Measurement of neurite outgrowth
Cells (3× 105 cells/well) were seeded in 6-well plates and incubated for 24 h. The medium was then replaced by serum-free fresh medium with or without retinoic acid (10 nM, RA, FUJIFILM). Cells were incubated for 24h and photographed at 10 × magnification, and images were captures using a KEYENCE BZ-X710 microscope (Keyence Corporation, Osaka, Japan). Differentiated cells were defined as cells with neurites longer than twice the cell body diameter [26].
Western Blotting
Cells were homogenized on ice in RIPA buffer [50 mM Tris–HCl pH 8.0, 150 mM NaCl, 5 mM EDTA, 1% NP-40, 0.1% SDS, 0.5% DOC] containing a protease inhibitor cocktail (Calbiochem, San Diego, CA) (1 : 1000 dilution) with a tissue homogenizer (Brinkmann Instruments, Westbury, NY). Protein concentrations were determined using a BCA protein assay kit (Nacalai Tesque, Tokyo, Japan). Proteins (10 µg /lane) in lysates were separated by 12% SDS-polyacrylamide gel electrophoresis and transferred to nitrocellulose membranes (Bio-Rad, Redmond, WA). After blocking with 5% skim milk (MEGMILK SNOW BRAND Co Ltd, Tokyo, Japan) in PBS containing 0.05% Tween 20 (polyoxyethylene sorbitan monolaurate, Nacalai Tesque) (PBS-T), the membranes were incubated with primary antibodies overnight, followed by incubation with horseradish peroxidase-conjugated secondary antibodies (Cell Signaling Technology, Beverly, MA) and then washing thrice with PBS-T. The membranes were then incubated with chemiluminescence reagent (Chemi-Lumi One Super, Nacalai Tesque; ImmunoStar LD, FUJIFILM). Images of the membranes were captured using a C-DiGit blot scanner (LI-COR, Lincoln, NE) and subjected to ImageJ analysis. Each membrane was probed with anti-GAPDH antibody (1 : 1000, ABS16, Millipore, Billerica, MA), and the bands were used as loading controls. A pre-stained molecular weight marker was used to confirm expected sizes of the target proteins.

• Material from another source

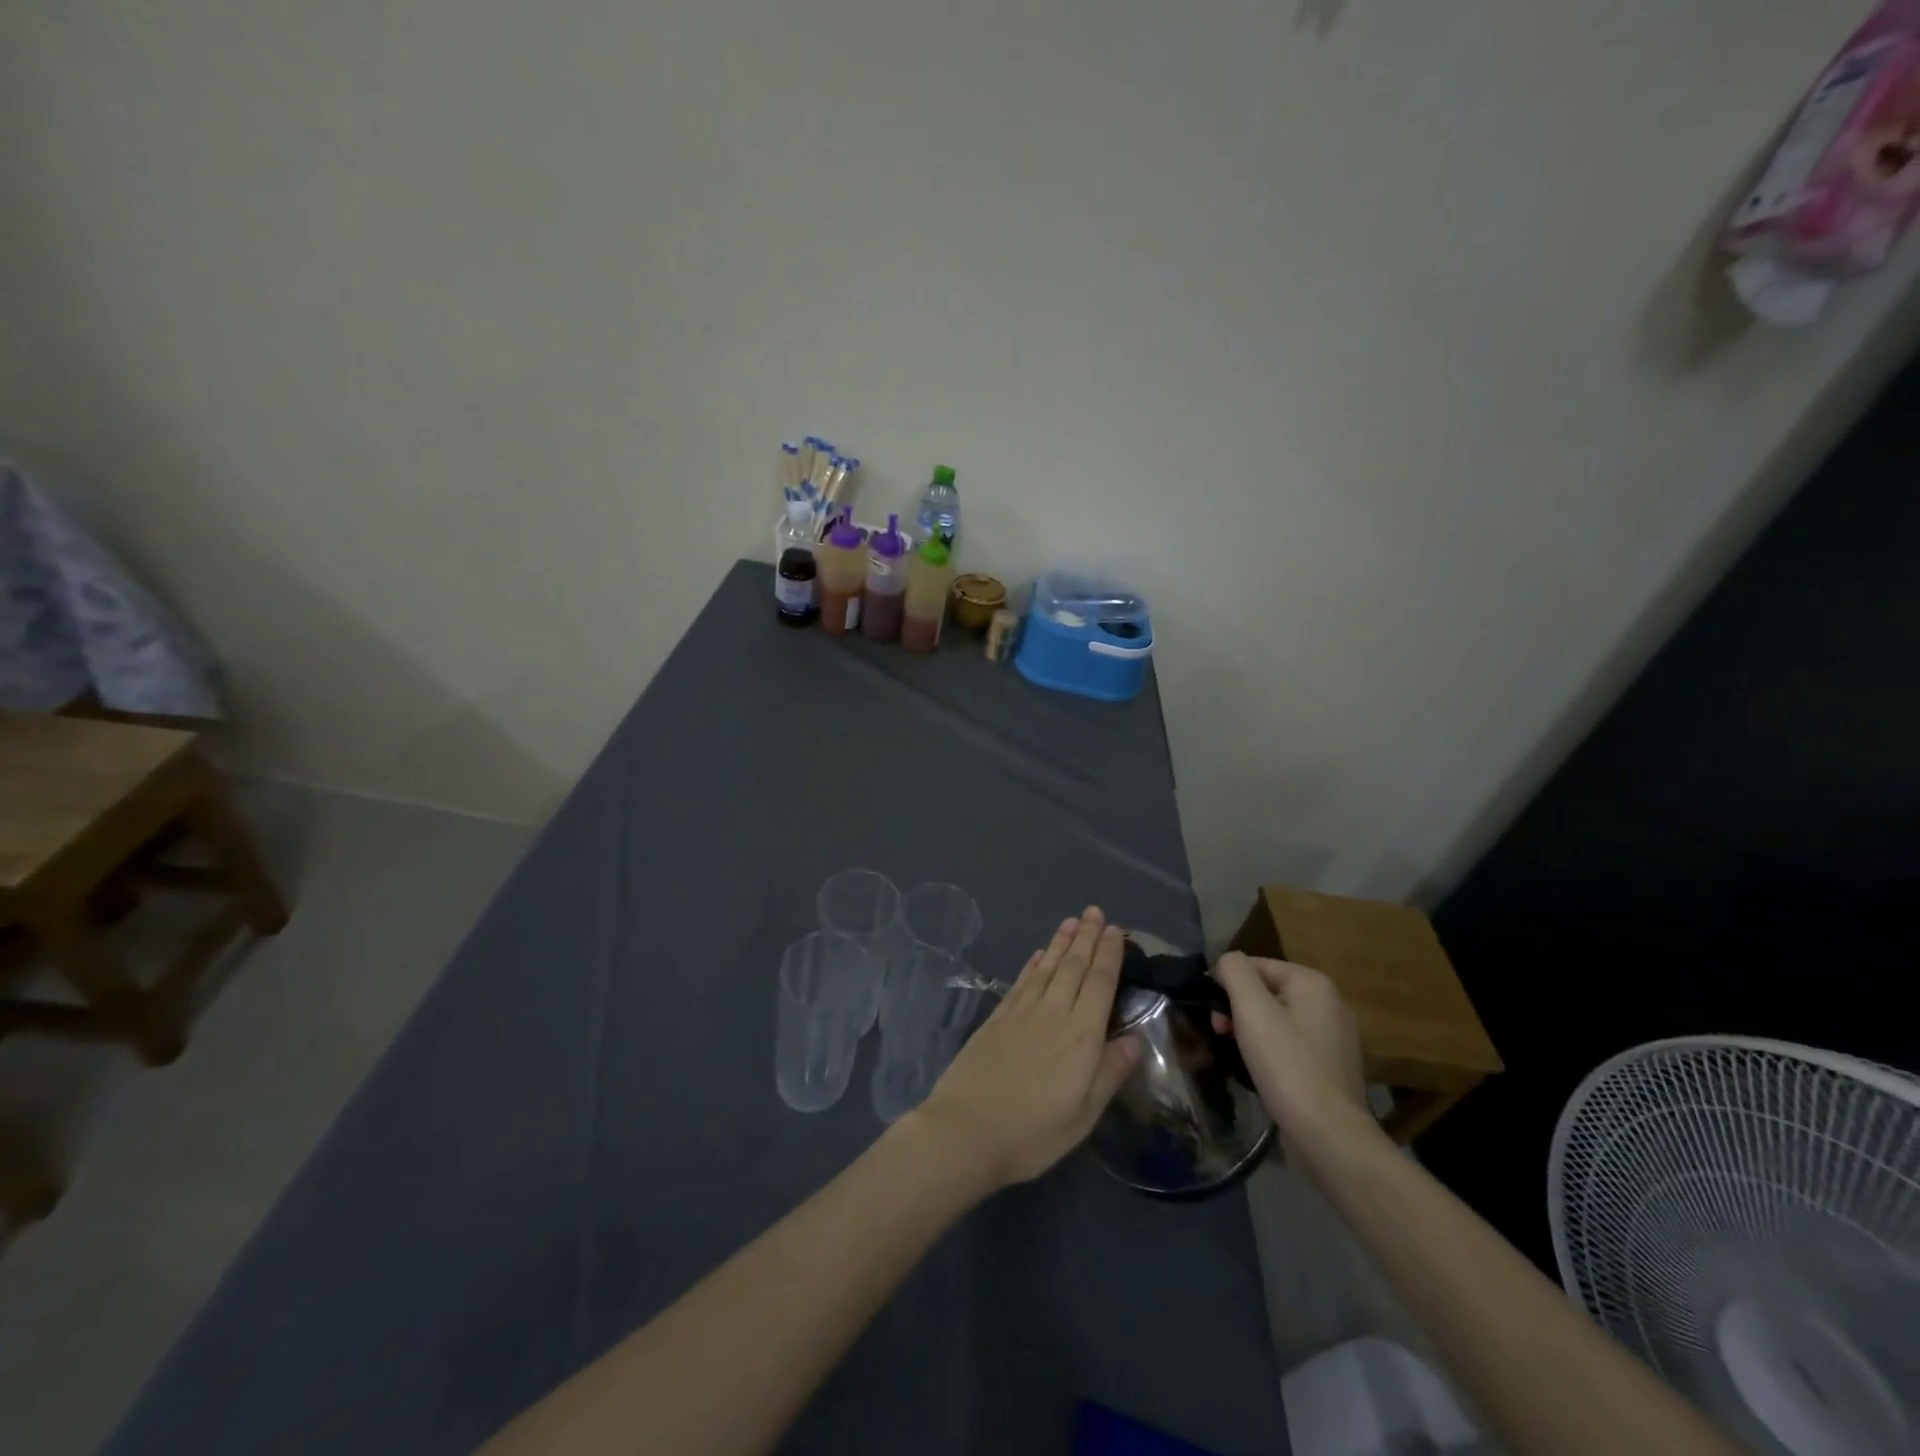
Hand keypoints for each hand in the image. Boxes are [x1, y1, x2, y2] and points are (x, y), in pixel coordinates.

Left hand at [912, 906, 1139, 1190]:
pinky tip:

The primary antibody is anti-GPR137 (1 : 1000, 11929-1-Ab, Proteintech, Chicago, MA), anti-Cyclin D1 (1 : 1000, ab134175, abcam, Cambridge, MA), anti-PROX1 (1 : 1000, ab199359, abcam), anti-NeuroD1 (1 : 1000, ab213725, abcam), anti-STAT3 (1: 1000, MAB1799, R&B Systems, Minneapolis, MN), anti-GAP43 (1 : 1000, ab9674, abcam), anti-CREB (1 : 1000, ab32515, abcam) anti-CREB1 (1 : 1000, ab9674, abcam), anti-AKT (1 : 1000, #587F11, Cell Signaling Technology), anti-p-AKT (1 : 1000, #9271S, Cell Signaling Technology), anti-ERK (1 : 1000, #9102, Cell Signaling Technology) dilution, anti-p-ERK (1 : 1000, sc-7383, Santa Cruz, Dallas, TX).
Statistics
Multiple comparisons were performed by one-way ANOVA followed by Newman-Keuls post-hoc test or two-way ANOVA followed by post-hoc Tukey test. All data were analyzed using Graph Pad Prism Ver. 5.01 (Graph Pad Software, Inc., San Diego, CA) and expressed as mean ± SEM. p values < 0.05 were considered statistically significant.